George Lopez (born October 23, 1966), known by his stage name DJ Keoki or Keoki Franconi, is a Salvadoran-American electronic musician and DJ. Born in El Salvador and raised in Hawaii, Keoki began advertising himself as "superstar" shortly after moving to New York City.

==Biography==
Keoki Franconi was born in El Salvador. He moved to Kihei, Maui, when he was 8. After graduating from Kailua High School, he moved to the mainland to study at an airline school in California. Franconi worked at several airlines in New York City, among them the now defunct Trans World Airlines. He also was a busboy at Danceteria club during this time. That was where he began to start DJing. He recalls,

I kept bugging a nearby club's manager to, please, please, please let me DJ there. I told him I knew how to do it, even though I only had a small collection of records and one turntable at home. He let me play a lounge gig on some of the slower nights. He told me to 'play whatever the fuck you want, so long as they stay,' words I've continued to live by to this day.
— DJ Keoki

===Club Kids and Michael Alig===

While in New York City, he met and began a romance with Michael Alig. Alig rose to international notability as the head of the Club Kids, a group of diverse people who would dress in costumes each night and form parties in New York and across the United States.

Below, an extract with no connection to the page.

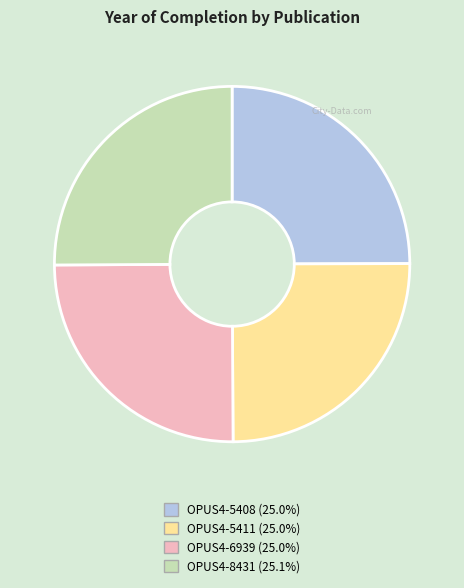

What is the ratio of the value at OPUS4-5408 to the value at OPUS4-8431?

1.0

Dance music writer Jennifer Warner remembers,

I was marking the side of a mile-high stack of party invites with a huge purple pen and this body appeared, covered in silver glitter, wearing what looked like a diaper and dragging a boy [Michael Alig], also sporting a falling-off diaper, minus the glitter but made up like a clown.
— Jennifer Warner

While DJing at "Disco 2000", Alig's party night at the Limelight, Franconi was alleged to have passed out on the turntables while performing a set. He denied the allegation.

In January 2017, he was arrested in New York City after a man in his apartment died of a drug overdose, when the officers entering his apartment found it contained illegal narcotics. Following the incident, he entered a rehabilitation program and announced the cancellation of all of his upcoming events.

== Discography ==
1991 – DJ Keoki Presents Disco 2000 – Volume One (12")

1991 – DJ Keoki Presents Disco 2000 – Volume Two (12")

1993 – We Are One

1994 – Journeys By DJ
1995 – All Mixed Up

1996 – Disco Death Race 2000

1996 – The Transatlantic Move

1997 – Ego Trip

1998 – Inevitable Alien Nation

1998 – Altered Ego Trip (The Remix Album)

2000 – djmixed.com/keoki

2001 – Jealousy (also released in a Limited Edition 2XCD version with bonus CD w/ exclusive remixes)

2002 – Keokiclash

2002 – Misdirected Jealousy: The Remix Album

2003 – Kill The DJ

2004 – The Great Soundclash Swindle

2010 – Talking to Yourself

2019 – Born to Attack

==In popular media==
- His song "Caterpillar" was featured in "Raging Abe Simpson and His Grumbling Grandson in 'The Curse of the Flying Hellfish', a 1996 episode of The Simpsons.
- Keoki was interviewed for the 1999 film Better Living Through Circuitry, a documentary discussing electronic dance music culture.
- James St. James depicts Keoki in the 1999 memoir Disco Bloodbath:
A Fabulous but True Tale of Murder in Clubland.
- Wilmer Valderrama portrays Keoki in the 2003 film Party Monster, a biopic about James St. James and Michael Alig.